▶ **WHAT THE EXERCISE ASKS**
Tell how many lines of the material below hold "TerminalBlock". The reply is that number alone.

▶ **ENTRIES SUPPLIED**
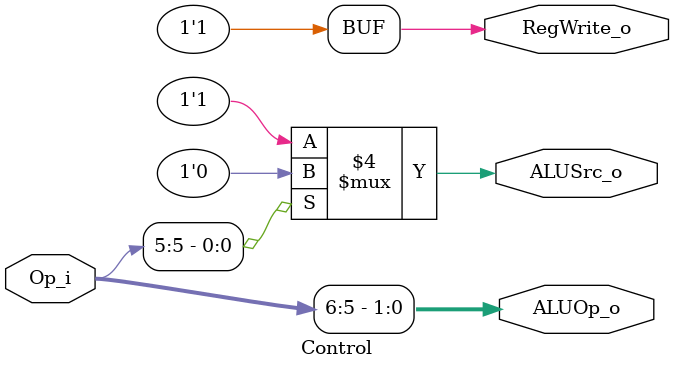
<source format=v>
module Control(Op_i, ALUOp_o, ALUSrc_o, RegWrite_o);
    input [6:0] Op_i;
    output reg ALUSrc_o, RegWrite_o;
    // ALUOp from OpCode[5:4]
    // R format: 01 
    // I format: 00 
    output reg [1:0] ALUOp_o;
    
    always @(Op_i) begin 
        ALUOp_o <= Op_i[6:5];
        RegWrite_o <= 1'b1; // for all supported ops 

        if(~Op_i[5]) begin
            ALUSrc_o <= 1'b1;
        end else begin
            ALUSrc_o <= 1'b0;
        end 
    end
endmodule


</source>
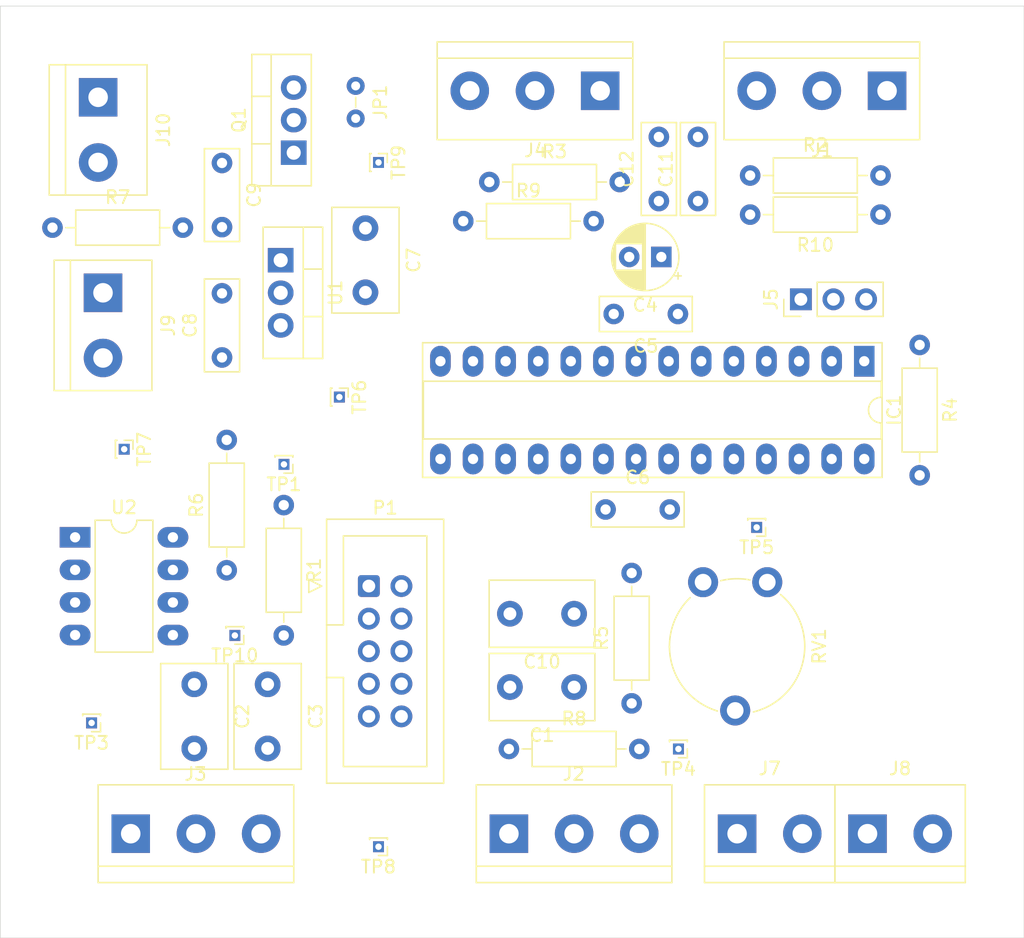
<source format=kicad_pcb>
(kicad_pcb
	(version 20240108)
	(generator "pcbnew")
	(generator_version "8.0")
	(general
		(thickness 1.6)
		(legacy_teardrops no)
	)
	(paper "A4")
	(layers
		(0 "F.Cu" signal)
		(31 "B.Cu" signal)
		(32 "B.Adhes" user "B.Adhesive")
		(33 "F.Adhes" user "F.Adhesive")
		(34 "B.Paste" user)
		(35 "F.Paste" user)
		(36 "B.SilkS" user "B.Silkscreen")
		(37 "F.SilkS" user "F.Silkscreen")
		(38 "B.Mask" user)
		(39 "F.Mask" user)
		(40 "Dwgs.User" user "User.Drawings")
		(41 "Cmts.User" user "User.Comments")
		(42 "Eco1.User" user "User.Eco1")
		(43 "Eco2.User" user "User.Eco2")
		(44 "Edge.Cuts" user)
		(45 "Margin" user)
		(46 "B.CrtYd" user "B.Courtyard")
		(47 "F.CrtYd" user "F.Courtyard")
		(48 "B.Fab" user)
		(49 "F.Fab" user)
		(50 "User.1" user)
		(51 "User.2" user)
		(52 "User.3" user)
		(53 "User.4" user)
		(54 "User.5" user)
		(55 "User.6" user)
		(56 "User.7" user)
		(57 "User.8" user)
		(58 "User.9" user)
	)
	(setup
		(pad_to_mask_clearance 0)
		(allow_soldermask_bridges_in_footprints no)
		(pcbplotparams
			(layerselection 0x00010fc_ffffffff)
			(plot_on_all_layers_selection 0x0000000_00000000)
			(disableapertmacros no)
			(usegerberextensions no)
			(usegerberattributes yes)
			(usegerberadvancedattributes yes)
			(creategerberjobfile yes)
			(dashed_line_dash_ratio 12.000000)
			(dashed_line_gap_ratio 3.000000)
			(svgprecision 4)
			(plotframeref no)
			(viasonmask no)
			(mode 1)
			(useauxorigin no)
			(hpglpennumber 1)
			(hpglpenspeed 20)
			(hpglpendiameter 15.000000)
			(pdf_front_fp_property_popups yes)
			(pdf_back_fp_property_popups yes)
			(dxfpolygonmode yes)
			(dxfimperialunits yes)
			(dxfusepcbnewfont yes)
			(psnegative no)
			(psa4output no)
			(plotreference yes)
			(plotvalue yes)
			(plotfptext yes)
			(plotinvisibletext no)
			(sketchpadsonfab no)
			(subtractmaskfromsilk no)
			(outputformat 1)
			(mirror no)
			(drillshape 1)
			(scaleselection 1)
			(outputdirectory "")
		)
	)
	(net 0 "")
	(net 1 "GND")
	(net 2 "/Throttle-IN-Filtered")
	(net 3 "Net-(U2B-+)")
	(net 4 "+5V")
	(net 5 "+9V")
	(net 6 "Net-(Q1-G)")
	(net 7 "/speedSwitch1_slow")
	(net 8 "/speedSwitch2_fast")
	(net 9 "/UART_RX")
	(net 10 "unconnected-(IC1-(ICP)PB0-Pad14)")
	(net 11 "Net-(IC1-(ADC2)PC2)")
	(net 12 "unconnected-(IC1-PB6(XTAL1{slash}TOSC1)-Pad9)")
	(net 13 "/MISO")
	(net 14 "unconnected-(IC1-PB7(XTAL2{slash}TOSC2)-Pad10)")
	(net 15 "/Throttle-OUT")
	(net 16 "unconnected-(IC1-AREF-Pad21)")
	(net 17 "unconnected-(IC1-(~{SS}{slash}OC1B)PB2-Pad16)")
	(net 18 "Net-(IC1-(ADC3)PC3)")
	(net 19 "unconnected-(IC1-(XCK{slash}T0)PD4-Pad6)")
	(net 20 "unconnected-(IC1-(AIN1)PD7-Pad13)")
	(net 21 "unconnected-(IC1-(T1)PD5-Pad11)")
	(net 22 "/MOSI")
	(net 23 "/UART_TX")
	(net 24 "/PWM")
	(net 25 "/SCK")
	(net 26 "Net-(IC1-(ADC4{slash}SDA)PC4)")
	(net 27 "/RESET")
	(net 28 "Net-(IC1-(ADC5{slash}SCL)PC5)")
	(net 29 "unconnected-(IC1-(AIN0)PD6-Pad12)")
	(net 30 "+5V_motorcontroller")
	(net 31 "Net-(J1-Pin_2)")
	(net 32 "Net-(J1-Pin_1)")
	(net 33 "/Trottle-IN")
	(net 34 "9V-Batt")
	(net 35 "unconnected-(P1-Pad4)")
	(net 36 "unconnected-(P1-Pad3)")
	(net 37 "Net-(R5-Pad2)")
	(net 38 "Net-(R6-Pad1)")
	(net 39 "unconnected-(U2A-+-Pad3)")
	(net 40 "unconnected-(U2A---Pad2)")
	(net 41 "unconnected-(U2-Pad1)")
	(net 42 "Net-(J1-Pin_3)")
	(footprint "TerminalBlock:TerminalBlock_bornier-2_P5.08mm" (layer "F.Cu") (at 16.764 15.24 -90))
	(footprint "Capacitor_THT:C_Disc_D7.0mm_W2.5mm_P5.00mm" (layer "F.Cu") (at 63.5 23.328 90))
	(footprint "Resistor_THT:R_Axial_DIN0207_L6.3mm_D2.5mm_P10.16mm_Horizontal" (layer "F.Cu") (at 48.768 66.04))
	(footprint "Capacitor_THT:C_Disc_D7.0mm_W2.5mm_P5.00mm" (layer "F.Cu") (at 60.452 23.328 90))
	(footprint "TerminalBlock:TerminalBlock_bornier-3_P5.08mm" (layer "F.Cu") (at 78.232 14.732 180))
	(footprint "Resistor_THT:R_Axial_DIN0207_L6.3mm_D2.5mm_P10.16mm_Horizontal" (layer "F.Cu") (at 80.772 34.544 -90))
	(footprint "Connector_PinHeader_1.00mm:PinHeader_1x01_P1.00mm_Vertical" (layer "F.Cu") (at 61.976 66.04 180))
	(footprint "Connector_PinHeader_1.00mm:PinHeader_1x01_P1.00mm_Vertical" (layer "F.Cu") (at 18.796 42.672 -90))
	(footprint "Potentiometer_THT:Potentiometer_Piher_PT-10-V10_Vertical" (layer "F.Cu") (at 63.898 53.039 -90))
	(footprint "TerminalBlock:TerminalBlock_bornier-3_P5.08mm" (layer "F.Cu") (at 48.768 72.644))
	(footprint "Capacitor_THT:C_Disc_D8.0mm_W5.0mm_P5.00mm" (layer "F.Cu") (at 24.257 61 -90))
	(footprint "Resistor_THT:R_Axial_DIN0207_L6.3mm_D2.5mm_P10.16mm_Horizontal" (layer "F.Cu") (at 45.212 24.892))
	(footprint "TerminalBlock:TerminalBlock_bornier-3_P5.08mm" (layer "F.Cu") (at 55.88 14.732 180))
	(footprint "Package_DIP:DIP-8_W7.62mm_LongPads" (layer "F.Cu") (at 14.971 49.54))
	(footprint "Resistor_THT:R_Axial_DIN0207_L6.3mm_D2.5mm_P10.16mm_Horizontal" (layer "F.Cu") (at 13.208 25.4))
	(footprint "TerminalBlock:TerminalBlock_bornier-2_P5.08mm" (layer "F.Cu") (at 17.145 30.48 -90))
	(footprint "Resistor_THT:R_Axial_DIN0207_L6.3mm_D2.5mm_P10.16mm_Horizontal" (layer "F.Cu") (at 77.724 24.384 180))
	(footprint "Connector_PinHeader_1.00mm:PinHeader_1x01_P1.00mm_Vertical" (layer "F.Cu") (at 68.072 48.768 180))
	(footprint "Package_TO_SOT_THT:TO-220-3_Vertical" (layer "F.Cu") (at 32.004 19.558 90))
	(footprint "Resistor_THT:R_Axial_DIN0207_L6.3mm_D2.5mm_P10.16mm_Horizontal" (layer "F.Cu") (at 47.244 21.844))
	(footprint "Capacitor_THT:C_Disc_D8.0mm_W5.0mm_P5.00mm" (layer "F.Cu") (at 53.848 55.499 180))
	(footprint "Connector_PinHeader_1.00mm:PinHeader_1x01_P1.00mm_Vertical" (layer "F.Cu") (at 27.417 57.19 180))
	(footprint "Capacitor_THT:C_Disc_D8.0mm_W5.0mm_P5.00mm" (layer "F.Cu") (at 53.848 61.214 180))
	(footprint "Connector_PinHeader_1.00mm:PinHeader_1x01_P1.00mm_Vertical" (layer "F.Cu") (at 38.608 73.66 180))
	(footprint "Capacitor_THT:C_Disc_D7.0mm_W2.5mm_P5.00mm" (layer "F.Cu") (at 61.936 32.131 180))
	(footprint "Connector_PinHeader_1.00mm:PinHeader_1x01_P1.00mm_Vertical" (layer "F.Cu") (at 31.242 43.855 180))
	(footprint "Resistor_THT:R_Axial_DIN0207_L6.3mm_D2.5mm_P10.16mm_Horizontal" (layer "F.Cu") (at 67.564 21.336))
	(footprint "Capacitor_THT:C_Disc_D7.0mm_W2.5mm_P5.00mm" (layer "F.Cu") (at 56.301 47.371))
	(footprint "Jumper_AKL:Jumper_P2.54mm_D0.7mm" (layer "F.Cu") (at 36.83 14.351 -90))
	(footprint "Capacitor_THT:C_Disc_D7.0mm_W2.5mm_P5.00mm" (layer "F.Cu") (at 26.416 20.36 -90))
	(footprint "Connector_PinHeader_2.54mm:PinHeader_1x03_P2.54mm_Vertical" (layer "F.Cu") (at 71.516 30.988 90))
	(footprint "Connector_PinHeader_1.00mm:PinHeader_1x01_P1.00mm_Vertical" (layer "F.Cu") (at 38.608 20.32 -90))
	(footprint "Package_TO_SOT_THT:TO-220-3_Vertical" (layer "F.Cu") (at 30.988 27.94 -90))
	(footprint "Package_DIP:CERDIP-28_W7.62mm_SideBrazed_LongPads_Socket" (layer "F.Cu") (at 76.454 35.814 -90))
	(footprint "Resistor_THT:R_Axial_DIN0207_L6.3mm_D2.5mm_P10.16mm_Horizontal" (layer "F.Cu") (at 58.333 62.484 90))
	(footprint "Resistor_THT:R_Axial_DIN0207_L6.3mm_D2.5mm_P10.16mm_Horizontal" (layer "F.Cu") (at 26.782 52.11 90))
	(footprint "Connector_PinHeader_1.00mm:PinHeader_1x01_P1.00mm_Vertical"
		(layer "F.Cu")
		(uuid "d451898c-eb24-4ebe-8109-affe42f88c95")
		(at 16.256 64.008 180)
		(descr "Through hole straight pin header, 1x01, 1.00mm pitch, single row")
		(tags "Through hole pin header THT 1x01 1.00mm single row")
		(property "Reference" "TP3"
			(at 0 -1.56 360)
			(layer "F.SilkS")
			(uuid "9432a665-f2fc-47ba-9d5e-e4aa5d13a2ee")
			(effects
				(font
					(size 1 1)
					(thickness 0.15)
				)
			)
		)
		(property "Value" "Throttle-Out"
			(at 0 1.56 360)
			(layer "F.Fab")
			(uuid "990164c6-a917-4970-b60e-f1220f6ebbb8")
			(effects
				(font
					(size 1 1)
					(thickness 0.15)
				)
			)
		)
		(property "Footprint" "Connector_PinHeader_1.00mm:PinHeader_1x01_P1.00mm_Vertical"
			(at 0 0 180)
			(unlocked yes)
			(layer "F.Fab")
			(hide yes)
			(uuid "9a077ec9-7838-41d5-a72d-87601f07304b")
			(effects
				(font
					(size 1.27 1.27)
					(thickness 0.15)
				)
			)
		)
		(property "Datasheet" ""
			(at 0 0 180)
			(unlocked yes)
			(layer "F.Fab")
			(hide yes)
			(uuid "93cfd583-effd-4355-be69-39a41058e8f3")
			(effects
				(font
					(size 1.27 1.27)
					(thickness 0.15)
				)
			)
		)
		(property "Description" "test point"
			(at 0 0 180)
			(unlocked yes)
			(layer "F.Fab")
			(hide yes)
			(uuid "973cee1a-0242-427f-bec4-e23469d3790e")
			(effects
				(font
					(size 1.27 1.27)
					(thickness 0.15)
				)
			)
		)
		(property ki_fp_filters "Pin* Test*")
		(path "/7f6a8f66-7050-4c94-b465-09e11519a844")
		(sheetname "Root")
		(sheetfile "throttle-tune.kicad_sch")
		(attr through_hole)
		(fp_line
			(start 0.695 0.685)
			(end 0.695 0.56)
			(stroke
				(width 0.12)
				(type solid)
			)
			(layer "F.SilkS")
			(uuid "6e675572-aeba-45f5-9405-11df2eceb454")
		)
		(fp_line
			(start 0.608276 0.685)
			(end 0.695 0.685)
			(stroke
				(width 0.12)
				(type solid)
			)
			(layer "F.SilkS")
			(uuid "a267709d-e19e-417e-b293-356035ef3e6a")
		)
		(fp_line
			(start -0.695 0.685)
			(end 0.695 0.685)
			(stroke
				(width 0.12)
				(type solid)
			)
			(layer "F.SilkS")
			(uuid "87a6bdac-a75c-441e-8a06-908ca4fb968c")
		)
		(fp_line
			(start -0.695 0.685)
			(end -0.608276 0.685)
			(stroke
				(width 0.12)
				(type solid)
			)
			(layer "F.SilkS")
			(uuid "10a65f3b-a1d5-47e0-b75b-8841d8f7a62e")
		)
		(fp_line
			(start -0.695 0.685)
			(end -0.695 0.56)
			(stroke
				(width 0.12)
				(type solid)
			)
			(layer "F.SilkS")
			(uuid "e1d27e95-82b2-4f62-b02b-85164536b9ae")
		)
		(fp_line
			(start -0.695 0)
			(end -0.695 -0.685)
			(stroke
				(width 0.12)
				(type solid)
			)
			(layer "F.SilkS")
			(uuid "d47fcfd8-466e-400f-88a8-04b9f89ac5dd")
		)
		(fp_line
			(start -0.695 -0.685)
			(end 0 -0.685)
			(stroke
				(width 0.12)
				(type solid)
			)
			(layer "F.SilkS")
			(uuid "113ec318-0c2f-426b-8da0-bd3804a1adf5")
		)
		(fp_line
			(start 1.15 1)
			(end 1.15 -1)
			(stroke
				(width 0.05)
				(type solid)
			)
			(layer "F.CrtYd")
			(uuid "ce735e07-2892-4ebe-ae6a-a03679d728a9")
		)
		(fp_line
			(start 1.15 -1)
			(end -1.15 -1)
			(stroke
				(width 0.05)
				(type solid)
			)
			(layer "F.CrtYd")
			(uuid "6ad8161c-5df9-4050-b45a-7dc25a376e11")
		)
		(fp_line
			(start -1.15 1)
			(end 1.15 1)
			(stroke
				(width 0.05)
				(type solid)
			)
			(layer "F.CrtYd")
			(uuid "619ae7c2-2230-4fd7-8d02-fbc75869bde9")
		)
		(fp_line
			(start -1.15 -1)
			(end -1.15 1)
			(stroke
				(width 0.05)
				(type solid)
			)
			(layer "F.CrtYd")
			(uuid "a053c312-2e7a-4c43-bcf2-09a25f67a2ea")
		)
		(fp_line
			(start 0.635 0.5)
			(end -0.635 0.5)
			(stroke
				(width 0.1)
				(type solid)
			)
			(layer "F.Fab")
			(uuid "b
... [75968 chars truncated]
</source>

▶ **TASK SOLUTION**
5